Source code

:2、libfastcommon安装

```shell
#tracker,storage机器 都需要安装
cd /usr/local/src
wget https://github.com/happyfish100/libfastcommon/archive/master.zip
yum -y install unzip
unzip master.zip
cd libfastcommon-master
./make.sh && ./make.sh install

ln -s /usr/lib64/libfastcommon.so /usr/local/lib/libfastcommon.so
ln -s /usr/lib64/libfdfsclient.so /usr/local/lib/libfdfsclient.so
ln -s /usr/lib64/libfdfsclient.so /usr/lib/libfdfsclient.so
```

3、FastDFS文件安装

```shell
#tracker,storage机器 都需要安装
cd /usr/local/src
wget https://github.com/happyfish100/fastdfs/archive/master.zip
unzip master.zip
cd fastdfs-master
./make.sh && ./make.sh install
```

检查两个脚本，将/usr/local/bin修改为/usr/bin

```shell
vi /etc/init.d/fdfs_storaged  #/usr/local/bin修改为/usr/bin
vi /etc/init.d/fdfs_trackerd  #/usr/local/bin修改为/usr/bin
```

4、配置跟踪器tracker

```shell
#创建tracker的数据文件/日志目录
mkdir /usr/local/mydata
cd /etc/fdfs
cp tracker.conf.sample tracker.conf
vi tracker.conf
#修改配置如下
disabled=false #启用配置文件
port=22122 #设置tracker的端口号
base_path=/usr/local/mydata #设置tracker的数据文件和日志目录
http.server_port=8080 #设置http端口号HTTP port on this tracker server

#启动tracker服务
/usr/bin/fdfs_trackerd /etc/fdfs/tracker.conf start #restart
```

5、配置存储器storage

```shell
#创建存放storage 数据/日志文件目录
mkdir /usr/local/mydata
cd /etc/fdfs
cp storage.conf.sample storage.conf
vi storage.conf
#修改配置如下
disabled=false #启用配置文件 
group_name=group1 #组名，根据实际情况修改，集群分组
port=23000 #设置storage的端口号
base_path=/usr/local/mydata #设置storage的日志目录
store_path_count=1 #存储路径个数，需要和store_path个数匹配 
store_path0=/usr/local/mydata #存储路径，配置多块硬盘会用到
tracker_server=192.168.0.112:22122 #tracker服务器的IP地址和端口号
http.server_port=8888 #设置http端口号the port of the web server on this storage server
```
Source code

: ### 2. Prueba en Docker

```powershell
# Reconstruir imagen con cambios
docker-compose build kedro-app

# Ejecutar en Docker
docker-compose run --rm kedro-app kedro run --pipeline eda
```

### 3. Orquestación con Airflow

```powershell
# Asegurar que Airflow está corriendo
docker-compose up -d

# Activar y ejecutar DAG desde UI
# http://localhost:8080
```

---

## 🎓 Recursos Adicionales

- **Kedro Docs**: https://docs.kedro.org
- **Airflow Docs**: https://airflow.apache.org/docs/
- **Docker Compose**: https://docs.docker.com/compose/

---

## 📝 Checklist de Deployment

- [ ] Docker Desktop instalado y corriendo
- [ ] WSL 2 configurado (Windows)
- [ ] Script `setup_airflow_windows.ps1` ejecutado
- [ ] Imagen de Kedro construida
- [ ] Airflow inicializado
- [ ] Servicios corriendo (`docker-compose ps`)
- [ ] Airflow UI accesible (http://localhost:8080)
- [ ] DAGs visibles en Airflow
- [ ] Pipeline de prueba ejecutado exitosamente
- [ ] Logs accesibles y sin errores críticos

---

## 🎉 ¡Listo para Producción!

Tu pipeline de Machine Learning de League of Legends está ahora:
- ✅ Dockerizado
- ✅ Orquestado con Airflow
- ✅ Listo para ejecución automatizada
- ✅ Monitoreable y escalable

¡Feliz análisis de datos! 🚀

──────

Line by line, transcribe all of the records exactly.

Source code

:2、libfastcommon安装

```shell
#tracker,storage机器 都需要安装
cd /usr/local/src
wget https://github.com/happyfish100/libfastcommon/archive/master.zip
yum -y install unzip
unzip master.zip
cd libfastcommon-master
./make.sh && ./make.sh install

ln -s /usr/lib64/libfastcommon.so /usr/local/lib/libfastcommon.so
ln -s /usr/lib64/libfdfsclient.so /usr/local/lib/libfdfsclient.so
ln -s /usr/lib64/libfdfsclient.so /usr/lib/libfdfsclient.so
```

3、FastDFS文件安装

```shell
#tracker,storage机器 都需要安装
cd /usr/local/src
wget https://github.com/happyfish100/fastdfs/archive/master.zip
unzip master.zip
cd fastdfs-master
./make.sh && ./make.sh install
```

检查两个脚本，将/usr/local/bin修改为/usr/bin

```shell
vi /etc/init.d/fdfs_storaged  #/usr/local/bin修改为/usr/bin
vi /etc/init.d/fdfs_trackerd  #/usr/local/bin修改为/usr/bin
```

4、配置跟踪器tracker

```shell
#创建tracker的数据文件/日志目录
mkdir /usr/local/mydata
cd /etc/fdfs
cp tracker.conf.sample tracker.conf
vi tracker.conf
#修改配置如下
disabled=false #启用配置文件
port=22122 #设置tracker的端口号
base_path=/usr/local/mydata #设置tracker的数据文件和日志目录
http.server_port=8080 #设置http端口号HTTP port on this tracker server

#启动tracker服务
/usr/bin/fdfs_trackerd /etc/fdfs/tracker.conf start #restart
```

5、配置存储器storage

```shell
#创建存放storage 数据/日志文件目录
mkdir /usr/local/mydata
cd /etc/fdfs
cp storage.conf.sample storage.conf
vi storage.conf
#修改配置如下
disabled=false #启用配置文件 
group_name=group1 #组名，根据实际情况修改，集群分组
port=23000 #设置storage的端口号
base_path=/usr/local/mydata #设置storage的日志目录
store_path_count=1 #存储路径个数，需要和store_path个数匹配 
store_path0=/usr/local/mydata #存储路径，配置多块硬盘会用到
tracker_server=192.168.0.112:22122 #tracker服务器的IP地址和端口号
http.server_port=8888 #设置http端口号the port of the web server on this storage server
```
Source code

: ### 2. Prueba en Docker

```powershell
# Reconstruir imagen con cambios
docker-compose build kedro-app

# Ejecutar en Docker
docker-compose run --rm kedro-app kedro run --pipeline eda
```

### 3. Orquestación con Airflow

```powershell
# Asegurar que Airflow está corriendo
docker-compose up -d

# Activar y ejecutar DAG desde UI
# http://localhost:8080
```

---

## 🎓 Recursos Adicionales

- **Kedro Docs**: https://docs.kedro.org
- **Airflow Docs**: https://airflow.apache.org/docs/
- **Docker Compose**: https://docs.docker.com/compose/

---

## 📝 Checklist de Deployment

- [ ] Docker Desktop instalado y corriendo
- [ ] WSL 2 configurado (Windows)
- [ ] Script `setup_airflow_windows.ps1` ejecutado
- [ ] Imagen de Kedro construida
- [ ] Airflow inicializado
- [ ] Servicios corriendo (`docker-compose ps`)
- [ ] Airflow UI accesible (http://localhost:8080)
- [ ] DAGs visibles en Airflow
- [ ] Pipeline de prueba ejecutado exitosamente
- [ ] Logs accesibles y sin errores críticos

---

## 🎉 ¡Listo para Producción!

Tu pipeline de Machine Learning de League of Legends está ahora:
- ✅ Dockerizado
- ✅ Orquestado con Airflow
- ✅ Listo para ejecución automatizada
- ✅ Monitoreable y escalable

¡Feliz análisis de datos! 🚀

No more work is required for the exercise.